Turbocharged and supercharged engines may be configured to compress ambient air entering the engine in order to increase power. Compression of the air may cause an increase in air temperature, thus, a charge air cooler (CAC) may be utilized to cool the heated air thereby increasing its density and further increasing the potential power of the engine. Condensate may form in the CAC when the ambient air temperature decreases, or during humid or rainy weather conditions, where the intake air is cooled below the water dew point. Condensate may collect at the bottom of the CAC, or in the internal passages, and cooling turbulators. When torque is increased, such as during acceleration, increased mass air flow may strip the condensate from the CAC, drawing it into the engine and increasing the likelihood of engine misfire and combustion instability.
One approach to address condensate formation in the CAC may involve using warm or heated intake air. Heated intake air may increase the temperature of the charge air entering the CAC. By increasing the charge air temperature at the CAC inlet, the air traveling through the CAC may be further away from the condensation point, reducing the amount of condensation and engine misfire. However, warmer intake air may increase the temperature of the air entering the engine intake manifold and result in increased knock during warmer engine operating conditions.

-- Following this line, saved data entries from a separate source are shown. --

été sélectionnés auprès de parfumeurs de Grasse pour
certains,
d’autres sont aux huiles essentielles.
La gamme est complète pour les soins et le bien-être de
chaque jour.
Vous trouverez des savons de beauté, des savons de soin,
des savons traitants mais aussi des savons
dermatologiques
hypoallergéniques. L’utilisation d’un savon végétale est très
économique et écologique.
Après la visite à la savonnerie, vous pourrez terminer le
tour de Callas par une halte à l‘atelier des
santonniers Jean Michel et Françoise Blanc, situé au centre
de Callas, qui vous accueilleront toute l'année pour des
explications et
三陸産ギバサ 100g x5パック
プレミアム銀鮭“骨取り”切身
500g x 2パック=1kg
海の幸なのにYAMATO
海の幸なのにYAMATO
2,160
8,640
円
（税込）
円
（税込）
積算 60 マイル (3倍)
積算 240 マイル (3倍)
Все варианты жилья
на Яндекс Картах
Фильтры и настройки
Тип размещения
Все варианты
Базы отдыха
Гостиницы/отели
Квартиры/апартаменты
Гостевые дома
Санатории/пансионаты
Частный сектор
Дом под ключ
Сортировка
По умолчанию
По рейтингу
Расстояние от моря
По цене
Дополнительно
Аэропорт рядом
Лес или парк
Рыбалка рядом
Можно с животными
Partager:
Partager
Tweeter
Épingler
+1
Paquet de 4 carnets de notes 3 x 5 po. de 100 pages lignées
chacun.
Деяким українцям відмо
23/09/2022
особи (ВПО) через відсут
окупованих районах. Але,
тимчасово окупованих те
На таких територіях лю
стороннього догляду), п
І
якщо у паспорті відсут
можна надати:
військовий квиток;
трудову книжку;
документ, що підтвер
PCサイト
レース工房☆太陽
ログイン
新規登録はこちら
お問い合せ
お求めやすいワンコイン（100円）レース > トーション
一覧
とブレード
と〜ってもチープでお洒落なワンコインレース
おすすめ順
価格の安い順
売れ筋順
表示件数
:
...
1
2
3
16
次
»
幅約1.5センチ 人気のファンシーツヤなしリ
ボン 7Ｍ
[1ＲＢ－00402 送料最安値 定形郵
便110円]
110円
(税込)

In one example, this apparent paradox may be addressed by a method for adjusting a fresh air source position of intake air responsive to a condition of a charge air cooler. For example, by adjusting the position of an induction valve, warmer air or cooler air may be drawn into the induction system. The adjusting may be responsive to operating conditions in order to concurrently address warm-up operation, condensate formation, and potential for engine knock. For example, when an amount of condensate in the CAC is above a threshold level and/or engine temperature is below a threshold temperature, the induction valve may be adjusted into a first position to draw in warm intake air. In another example, when spark timing is within a threshold of a borderline knock limit, the induction valve may be adjusted into a second position to draw in cooler intake air.
In this way, fuel economy losses and condensate formation in the CAC may be reduced. For example, in response to increased condensate formation, warmer intake air may be used to increase the temperature of the air entering the CAC. Thus, the air traveling through the CAC may be further away from the condensation point, reducing the amount of condensate that forms. Additionally, in response to a lower engine temperature, warmer intake air may be used to accelerate engine warm-up during a cold start (e.g., increase engine temperature) and reduce pumping losses. By reducing pumping losses, fuel economy may be increased. Warmer intake air may also increase the temperature of an intake throttle body, reducing throttle body icing. Alternatively, in response to an engine knock indication, cooler intake air may be used to adjust a borderline knock limit. The engine knock indication may include whether spark timing is within a threshold of a borderline limit. When spark retard nears the borderline knock limit, fuel economy losses may increase. Thus, cooler intake air may reduce these losses and increase fuel economy.
It should be understood that the summary above is provided to introduce in simplified form a selection of concepts that are further described in the detailed description. It is not meant to identify key or essential features of the claimed subject matter, the scope of which is defined uniquely by the claims that follow the detailed description. Furthermore, the claimed subject matter is not limited to implementations that solve any disadvantages noted above or in any part of this disclosure.